Using a pipeline, reservation station, and reorder buffer model as we did
in class, show the state of the reservation station, register mapping table,
and reorder buffer at the end of the clock cycle when l6 is fetched.

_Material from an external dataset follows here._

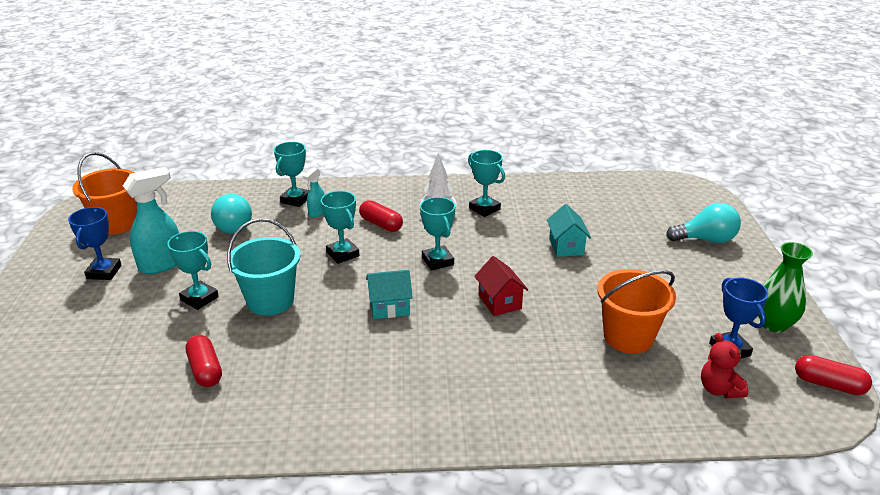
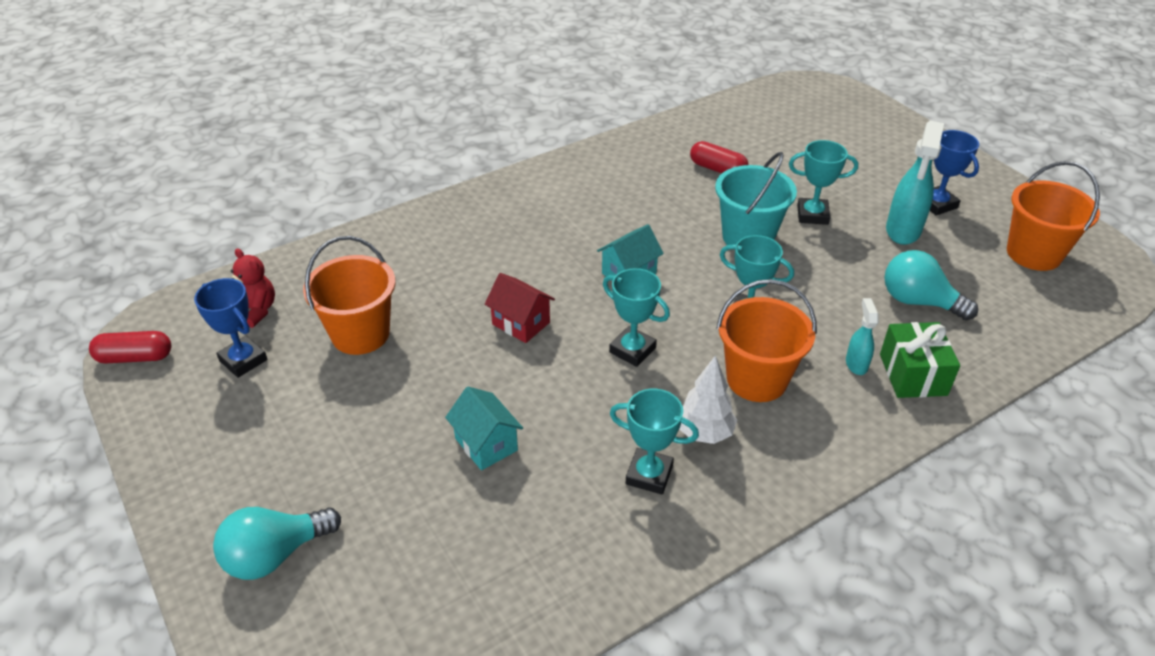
camera: 150 degrees right, 10 degrees up
(295, 200) = (913, 374): turquoise trophy -> green gift
(381, 224) = (756, 379): red capsule -> orange bucket
(773, 324) = (184, 417): green vase -> none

(Show earlier cycles for partial credit.)
	loop:
	l1:	fmul	f3, f0, f0	-- f3 = f0*f0
	l2:	fdiv	f4, f1, f3	-- f4 = 1.0/f3
	l3:	fadd	f2, f2, f4	-- f2 += f4
	l4:	fadd	f0, f0, f1	-- f0 += 1.0
	l5:	subi	r1, r1, #1	-- r1--
	l6:	bne	r1, loop

	CYCLE 1:
		fetched l1
	CYCLE 2:
		fetched l2
		dispatch l1 to reservation station
			rs1: op fmul, f0=1.0, f0=1.0, dest rob1
			mapping table f3->rob1
	CYCLE 3:
		fetched l3
		dispatch l2 to reservation station
		issue rs1 to fadd/fmul
			rs1: op fmul, f0=1.0, f0=1.0, dest rob1
			rs2: op fdiv, f1=1.0, rob1=?, dest rob2
			mapping table f3->rob1, f4->rob2
	CYCLE 4:
		fetched l4
		dispatch l3 to reservation station
		fadd/fmul still busy with rs1
			rs1: op fmul, f0=1.0, f0=1.0, dest rob1
			rs2: op fdiv, f1=1.0, rob1=?, dest rob2
			rs3: op fadd, f2=0.0, rob2=?, dest rob3
			mapping table f3->rob1, f4->rob2, f2->rob3
	CYCLE 5:
		fetched l5
		dispatch l4 to reservation station
		fadd/fmul completes rs1
			rs1: op fmul, f0=1.0, f0=1.0, dest rob1
			rs2: op fdiv, f1=1.0, rob1=?, dest rob2
			rs3: op fadd, f2=0.0, rob2=?, dest rob3
			rs4: op fadd, f0=1.0, f1=1.0, dest rob4
			mapping table f3->rob1, f4->rob2, f2->rob3, f0->rob4
	CYCLE 6:
		fetched l6
		dispatch l5 to reservation station
		rs1 waiting to commit
		rs2 grabs result of rs1
		issue rs2 to fdiv
		issue rs4 to fadd/fmul
			rs1: op fmul, f0=1.0, f0=1.0, dest rob1=1.0
			rs2: op fdiv, f1=1.0, rob1=1.0, dest rob2
			rs3: op fadd, f2=0.0, rob2=?, dest rob3
			rs4: op fadd, f0=1.0, f1=1.0, dest rob4
			rs5: op sub, r1=1000, imm=1, dest rob5
			mapping table f3->rob1, f4->rob2, f2->rob3, f0->rob4, r1->rob5

Extra Credit:  What number is the loop computing (in the limit with
infinite iterations)?
	Reimann's zeta function of 2, which is equal to pi^2/6.